Most ASX shares in the discretionary retail sector have understandably plunged over in recent months, due to the ever-increasing interest rates.
With Australians facing increased mortgage repayments for ten consecutive months, it's logical that consumers have less money to spend on products that are considered non-essential.
After all, that's what the Reserve Bank ultimately wants, to bring inflation down.
So it is that the S&P/ASX 200 Cons Disc (ASX: XDJ) is more than 4.8% lower than it was 12 months ago. It's a whopping 17.7% dive if you go back to November 2021.
Let's sift through the bargain bin
However, putting all businesses in the same sector into one basket is a fool's game when choosing stocks to buy.
The team at Morgans therefore undertook an analysis of consumer discretionary ASX shares to pick out the best buy candidates.
The analysts did this in two steps.
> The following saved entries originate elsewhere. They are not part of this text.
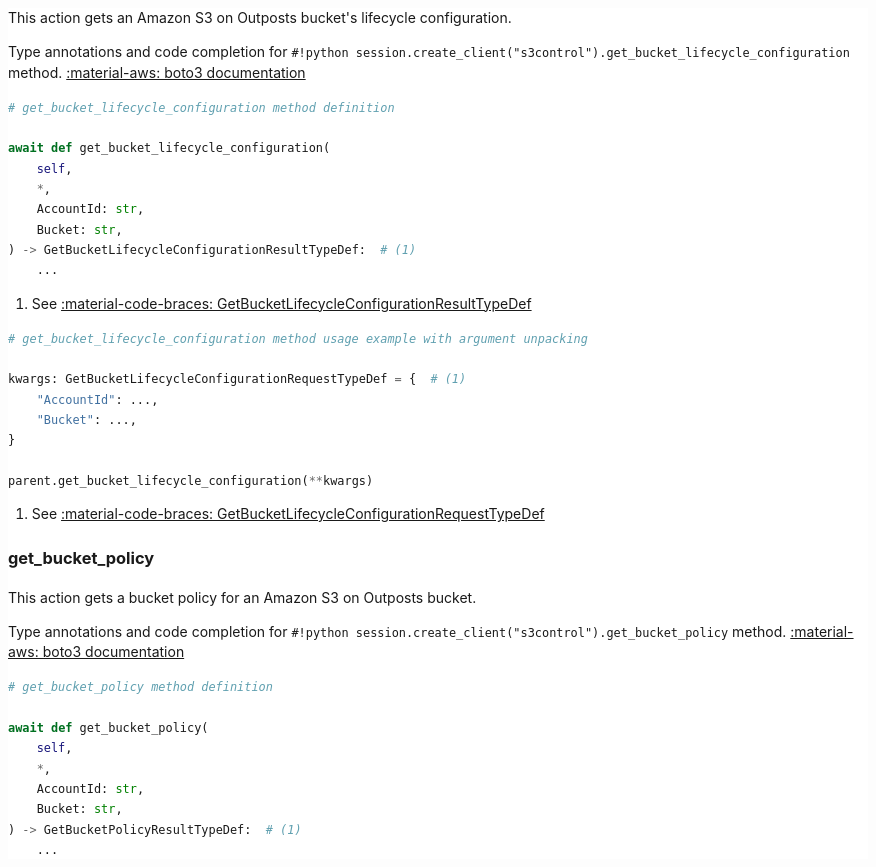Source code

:This action gets an Amazon S3 on Outposts bucket's lifecycle configuration.

Type annotations and code completion for `#!python session.create_client("s3control").get_bucket_lifecycle_configuration` method.
[:material-aws: boto3 documentation](https://boto3.amazonaws.com/v1/documentation/api/latest/reference/services/s3control/client/get_bucket_lifecycle_configuration.html)

```python
# get_bucket_lifecycle_configuration method definition

await def get_bucket_lifecycle_configuration(
    self,
    *,
    AccountId: str,
    Bucket: str,
) -> GetBucketLifecycleConfigurationResultTypeDef:  # (1)
    ...
```

1. See [:material-code-braces: GetBucketLifecycleConfigurationResultTypeDef](./type_defs.md#getbucketlifecycleconfigurationresulttypedef)


```python
# get_bucket_lifecycle_configuration method usage example with argument unpacking

kwargs: GetBucketLifecycleConfigurationRequestTypeDef = {  # (1)
    "AccountId": ...,
    "Bucket": ...,
}

parent.get_bucket_lifecycle_configuration(**kwargs)
```

1. See [:material-code-braces: GetBucketLifecycleConfigurationRequestTypeDef](./type_defs.md#getbucketlifecycleconfigurationrequesttypedef)

### get\_bucket\_policy

This action gets a bucket policy for an Amazon S3 on Outposts bucket.

Type annotations and code completion for `#!python session.create_client("s3control").get_bucket_policy` method.
[:material-aws: boto3 documentation](https://boto3.amazonaws.com/v1/documentation/api/latest/reference/services/s3control/client/get_bucket_policy.html)

```python
# get_bucket_policy method definition

await def get_bucket_policy(
    self,
    *,
    AccountId: str,
    Bucket: str,
) -> GetBucketPolicyResultTypeDef:  # (1)
    ...
```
First was to identify the most heavily discounted.
"We identify 11 consumer discretionary stocks that are currently trading within 10% of their 12-month lows," Morgans senior analyst Alexander Mees said in a blog post.
"History suggests many of these stocks could rebound."
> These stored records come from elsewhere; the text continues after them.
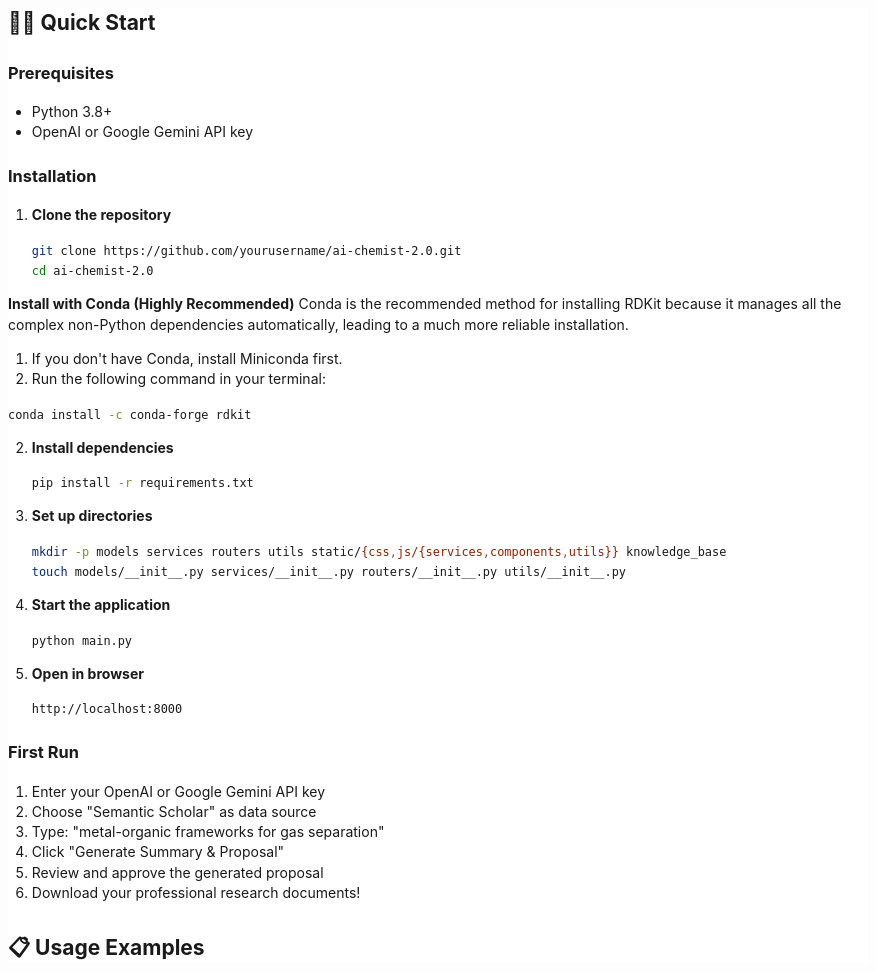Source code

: ## 🏃‍♂️ Quick Start

### Prerequisites
- Python 3.8+
- OpenAI or Google Gemini API key

### Installation

1. **Clone the repository**
   ```bash
   git clone https://github.com/yourusername/ai-chemist-2.0.git
   cd ai-chemist-2.0
   ```

**Install with Conda (Highly Recommended)**
   Conda is the recommended method for installing RDKit because it manages all the complex non-Python dependencies automatically, leading to a much more reliable installation.
   1. If you don't have Conda, install Miniconda first.
   2. Run the following command in your terminal:
   ```bash
   conda install -c conda-forge rdkit
   ```
2. **Install dependencies**
   ```bash
   pip install -r requirements.txt
   ```

3. **Set up directories**
   ```bash
   mkdir -p models services routers utils static/{css,js/{services,components,utils}} knowledge_base
   touch models/__init__.py services/__init__.py routers/__init__.py utils/__init__.py
   ```

4. **Start the application**
   ```bash
   python main.py
   ```

5. **Open in browser**
   ```
   http://localhost:8000
   ```

### First Run

1. Enter your OpenAI or Google Gemini API key
2. Choose "Semantic Scholar" as data source
3. Type: "metal-organic frameworks for gas separation"
4. Click "Generate Summary & Proposal"
5. Review and approve the generated proposal
6. Download your professional research documents!

## 📋 Usage Examples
Mees cited how the same cohort picked out 12 months ago would have seen 67% of them outperform the benchmark over the past year.
But of course, just because a stock has plummeted doesn't make it a good investment.
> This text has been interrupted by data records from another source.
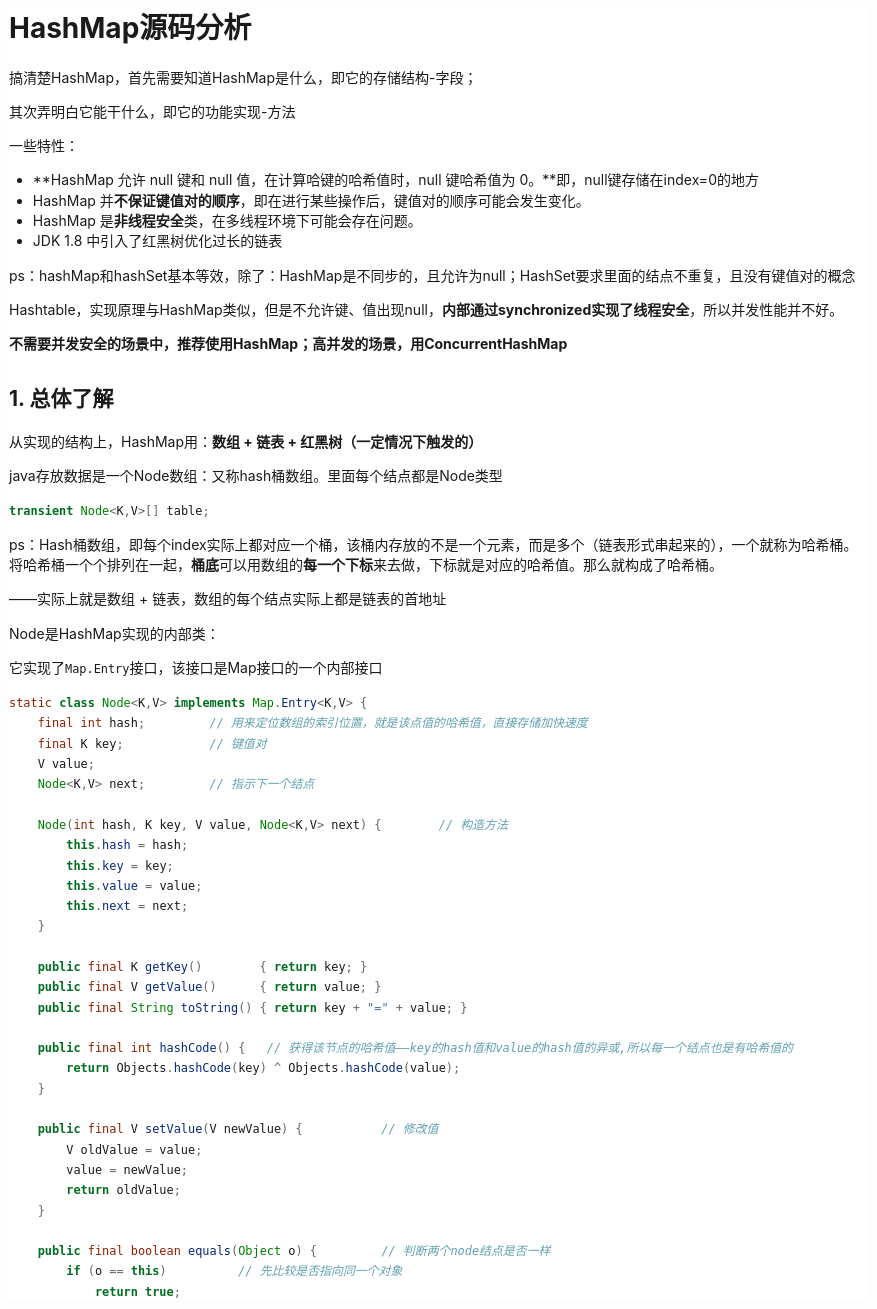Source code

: # HashMap源码分析

搞清楚HashMap，首先需要知道HashMap是什么，即它的存储结构-字段；

其次弄明白它能干什么，即它的功能实现-方法

一些特性：

- **HashMap 允许 null 键和 null 值，在计算哈键的哈希值时，null 键哈希值为 0。**即，null键存储在index=0的地方
- HashMap 并**不保证键值对的顺序**，即在进行某些操作后，键值对的顺序可能会发生变化。
- HashMap 是**非线程安全**类，在多线程环境下可能会存在问题。
- JDK 1.8 中引入了红黑树优化过长的链表

ps：hashMap和hashSet基本等效，除了：HashMap是不同步的，且允许为null；HashSet要求里面的结点不重复，且没有键值对的概念

Hashtable，实现原理与HashMap类似，但是不允许键、值出现null，**内部通过synchronized实现了线程安全**，所以并发性能并不好。

**不需要并发安全的场景中，推荐使用HashMap；高并发的场景，用ConcurrentHashMap**

## 1. 总体了解

从实现的结构上，HashMap用：**数组 + 链表 + 红黑树（一定情况下触发的）**

java存放数据是一个Node数组：又称hash桶数组。里面每个结点都是Node类型

```java
transient Node<K,V>[] table;
```

ps：Hash桶数组，即每个index实际上都对应一个桶，该桶内存放的不是一个元素，而是多个（链表形式串起来的），一个就称为哈希桶。将哈希桶一个个排列在一起，**桶底**可以用数组的**每一个下标**来去做，下标就是对应的哈希值。那么就构成了哈希桶。

——实际上就是数组 + 链表，数组的每个结点实际上都是链表的首地址

Node是HashMap实现的内部类：

它实现了`Map.Entry`接口，该接口是Map接口的一个内部接口

```java
static class Node<K,V> implements Map.Entry<K,V> {
    final int hash;			// 用来定位数组的索引位置，就是该点值的哈希值，直接存储加快速度
    final K key;			// 键值对
    V value;
    Node<K,V> next;			// 指示下一个结点

    Node(int hash, K key, V value, Node<K,V> next) {		// 构造方法
        this.hash = hash;
        this.key = key;
        this.value = value;
        this.next = next;
    }

    public final K getKey()        { return key; }
    public final V getValue()      { return value; }
    public final String toString() { return key + "=" + value; }

    public final int hashCode() {	// 获得该节点的哈希值——key的hash值和value的hash值的异或,所以每一个结点也是有哈希值的
        return Objects.hashCode(key) ^ Objects.hashCode(value);
    }

    public final V setValue(V newValue) {			// 修改值
        V oldValue = value;
        value = newValue;
        return oldValue;
    }

    public final boolean equals(Object o) {			// 判断两个node结点是否一样
        if (o == this)			// 先比较是否指向同一个对象
            return true;
```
That's where the second filter comes in.
Not surprisingly, most of the 11 stocks reported a deterioration in sales in last month's half-yearly updates.
"Others are undergoing strategic shifts that don't yet appear to have broad investor support," said Mees.
"A few of them have recently parted ways with their CEO, adding more uncertainty to what is already an uncertain outlook."
So what's left? Are there any that aren't suffering from any of these problems? They must be the genuine bargains that have a great chance of rebounding this year.
Here are three ASX shares that the Morgans report identified:
The 3 standout ASX retailer shares right now
Lighting retailer Beacon Lighting Group Ltd (ASX: BLX) is the first "anomaly" in the bargain bin.
"The business reported record sales in 1H23 and indicated sales were 'holding up well' so far in 2H23," said Mees.
"Investors are almost certainly concerned about the risk of a cyclical downturn in the months ahead, but we believe the strategy to expand into the $2 billion trade market will allow it to offset the effect of weaker consumer demand."
The Beacon share price has plunged more than 38% over the past year. The stock does pay out a handy 5.4% dividend yield.
Adore Beauty Group Ltd (ASX: ABY) and Baby Bunting Group Ltd (ASX: BBN) have both provided bright forecasts.
"We note that Adore Beauty, which has seen its growth stall post-COVID (along with most pure play e-commerce companies), has guided to a recovery in both sales and margins in FY24."
"Similarly, Baby Bunting expects, and has guided to, an improving trend over the balance of 2H23, but has seen its share price continue to trend down."
Adore Beauty and Baby Bunting shares are both heavily discounted, each falling around 60% over the past 12 months.
Baby Bunting does pay out a 5.8% dividend yield though.